There are also numerous permutations, such as [2 3 5 7 8 4 6 1], that yield distinct quadruple sums as well as distinct triple sums. For such permutations, the sums of four adjacent card values could be asked (or fished) for, and all four cards successfully named. Again, our favoured [8 5 4 1 7 6 3 2] fails on this count.
Note: those of an octal bent may wish to work with the equally alphabetic [5 4 1 7 6 3 2 0] instead, making modifications as required.
If we snip off the first bead (8) of the g4g8 bracelet and leave it open (unlooped, e.g., a row of cards), we obtain one to seven in alphabetical order:
[ 5 4 1 7 6 3 2 ]
This can be checked to be sum- and product-rich for adjacent triples.

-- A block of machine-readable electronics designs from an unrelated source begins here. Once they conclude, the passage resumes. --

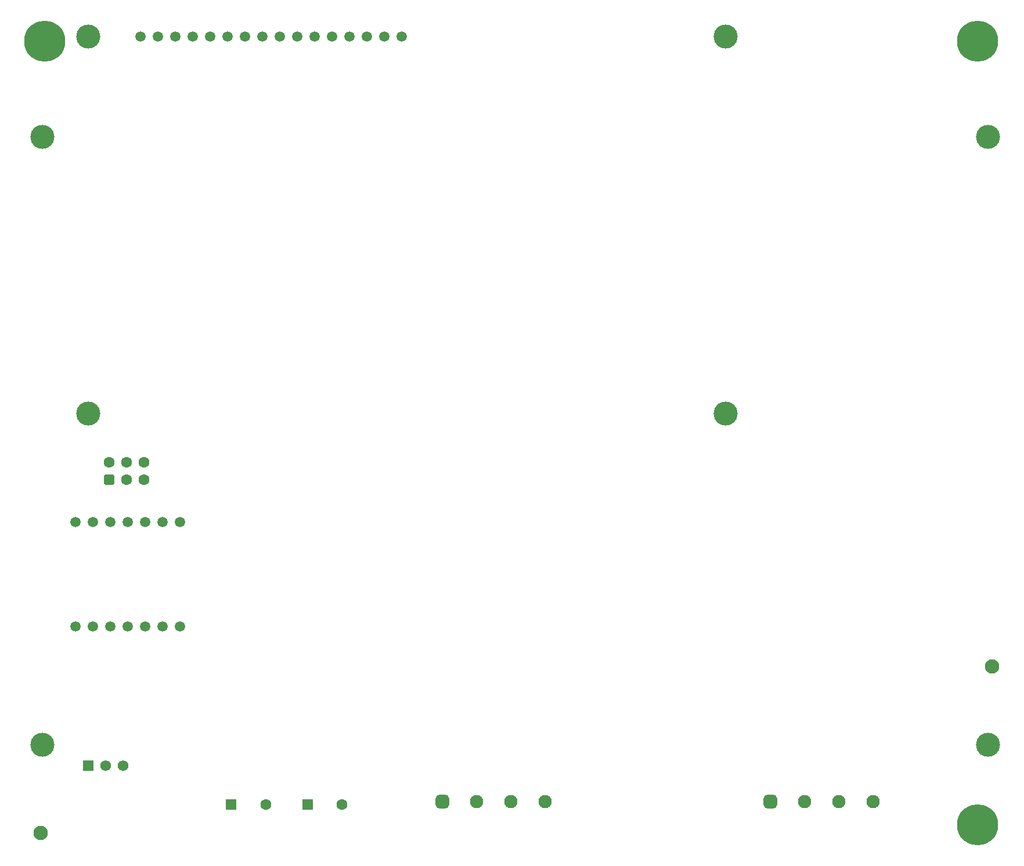
<source format=gbr>
%TF.GenerationSoftware,Altium Limited,Altium Designer,25.1.2 (22)*%
G04 Layer_Color=16711935*
%FSLAX26Y26*%
%MOIN*%
%TF.SameCoordinates,F7076460-2797-427A-AE81-16C54333DA03*%
%TF.FilePolarity,Negative*%
%TF.FileFunction,Soldermask,Bot*%
%TF.Part,Single*%
G01*
G75*
%TA.AperFunction,ComponentPad*%
%ADD49C,0.059843*%
%ADD50C,0.062992*%
G04:AMPARAMS|DCode=51|XSize=62.992mil|YSize=62.992mil|CornerRadius=15.748mil|HoleSize=0mil|Usage=FLASHONLY|Rotation=0.000|XOffset=0mil|YOffset=0mil|HoleType=Round|Shape=RoundedRectangle|*
%AMROUNDEDRECTD51*
21,1,0.062992,0.031496,0,0,0.0*
21,1,0.031496,0.062992,0,0,0.0*
1,1,0.031496,0.015748,-0.015748*
1,1,0.031496,-0.015748,-0.015748*
1,1,0.031496,-0.015748,0.015748*
1,1,0.031496,0.015748,0.015748*
%
%ADD51ROUNDEDRECTD51*%
%ADD52C,0.137795*%
G04:AMPARAMS|DCode=53|XSize=76.772mil|YSize=76.772mil|CornerRadius=19.193mil|HoleSize=0mil|Usage=FLASHONLY|Rotation=0.000|XOffset=0mil|YOffset=0mil|HoleType=Round|Shape=RoundedRectangle|*
%AMROUNDEDRECTD53*
21,1,0.076772,0.038386,0,0,0.0*
21,1,0.038386,0.076772,0,0,0.0*
1,1,0.038386,0.019193,-0.019193*
1,1,0.038386,-0.019193,-0.019193*
1,1,0.038386,-0.019193,0.019193*
1,1,0.038386,0.019193,0.019193*
%
%ADD53ROUNDEDRECTD53*%
%ADD54C,0.076772*%
%ADD55R,0.062992X0.062992*%
%ADD56R,0.061811X0.061811*%
%ADD57C,0.061811*%
%ADD58C,0.082677*%
%TA.AperFunction,FiducialPad,Global*%
%ADD69C,0.236220*%
D49*
X815000Y2130000D02*
D03*
X915000Y2130000D02*
D03*
X615000Y2130000D02*
D03*
X715000D02*
D03*
X815000Y1530000D02*
D03*
X915000D02*
D03*
X615000D02*
D03*
X715000D02*
D03*
X515000Y2130000D02*
D03*
X415000Y2130000D02*
D03*
X315000Y2130000D02*
D03*
Y1530000D02*
D03*
X515000D02*
D03*
X415000D02*
D03*
X890000Y4920000D02*
D03*
X990000D02*
D03*
X690000D02*
D03*
X790000D02*
D03*
X1090000D02*
D03*
X1190000D02*
D03*
X2190000D02*
D03*
X2090000D02*
D03*
X1490000D02*
D03*
X1590000D02*
D03*
X1290000D02*
D03*
X1390000D02*
D03*
X1890000D02*
D03*
X1990000D02*
D03*
X1690000D02*
D03*
X1790000D02*
D03*
D50*
X710000Y2475000D02*
D03*
X610000Y2475000D02*
D03*
X710000Y2375000D02*
D03*
X610000D02*
D03*
X510000Y2475000D02*
D03*
X1846447Y506732D02*
D03*
X1406957Y507605D02*
D03*
D51*
X510000Y2375000D02*
D03*
D52*
X390000Y2755000D02*
D03*
X390000Y4920000D02*
D03*
X4050000D02*
D03*
Y2755000D02*
D03*
X125000Y850000D02*
D03*
X5555000D02*
D03*
Y4345000D02*
D03*
X125000D02*
D03*
D53*
X2422835Y521857D02*
D03*
X4305446D02*
D03*
D54*
X2619685D02*
D03*
X2816536D02*
D03*
X3013386D02*
D03*
X4502296D02*
D03*
X4699146D02*
D03*
X4895997D02*
D03*
D55*
X1649597Y506732D02*
D03*
X1210107Y507605D02*
D03*
D56*
X390000Y731102D02*
D03*
D57*
X490000D02*
D03*
X590000D02*
D03*
D58*
X5580000Y1300000D02*
D03*
X115000Y345000D02*
D03*
D69*
X140000Y4895000D02*
D03*
X5495000D02*
D03*
Y390000D02*
D03*
%TF.MD5,7781eea99b567f6c175ad2e6b9b2b29c*%
M02*

</source>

Even shorter bracelets are also easily explored.
The open bracelet
[ 8 5 4 9 1 7 6 3 2 ]
(one to nine in alphabetical order, with the ends not joined) is sum-rich for four adjacent beads, yielding the sums:
26 19 21 23 17 18
If we alphabetize all ten digits—in a row of cards a Joker can be used in place of the zero—we obtain the open bracelet:
[ 8 5 4 9 1 7 6 3 2 0 ]
which is also sum-rich for four adjacent beads, yielding the sums:
26 19 21 23 17 18 11
Here is a mnemonic that may help out with the last two cases: given the total, subtract 10 and see which word length the answer corresponds to in the phrase:
(I) remember nothing calculational effectively eliciting disqualification
—said backwards! It's a bit of a mouthful, but the pay-off is the ability to name four adjacent cards from a "random row" knowing only the total value.
Curiously, the modified open bracelet [0 8 5 4 9 1 7 6 3 2] has adjacent sums of five beads alternating 26 and 27, i.e., is sum-poor, which is more or less where we came in.
(On an unrelated note, Martin Gardner points out that the number 8549176320 has another curious property: divide it by 5... once then twice. Notice anything?)
Colm Mulcahy (email@example.com) completed his PhD at Cornell in 1985, under Alex F.T.W. Rosenberg. He has been in the department of mathematics at Spelman College since 1988, and writing Card Colms—the only MAA columns to actively encourage lying on a regular basis—bi-monthly since October 2004. For more on mathematical card tricks, including a guide to topics explored in previous Card Colms, see http://www5.spelman.edu/~colm/cards.html.
"Disdain Tin Calculator," "Tactic Ordinal Sundial," "Crucial Addition Slant" and "Cards Laid Until Action" are all anagrams of each other, and of something else interesting.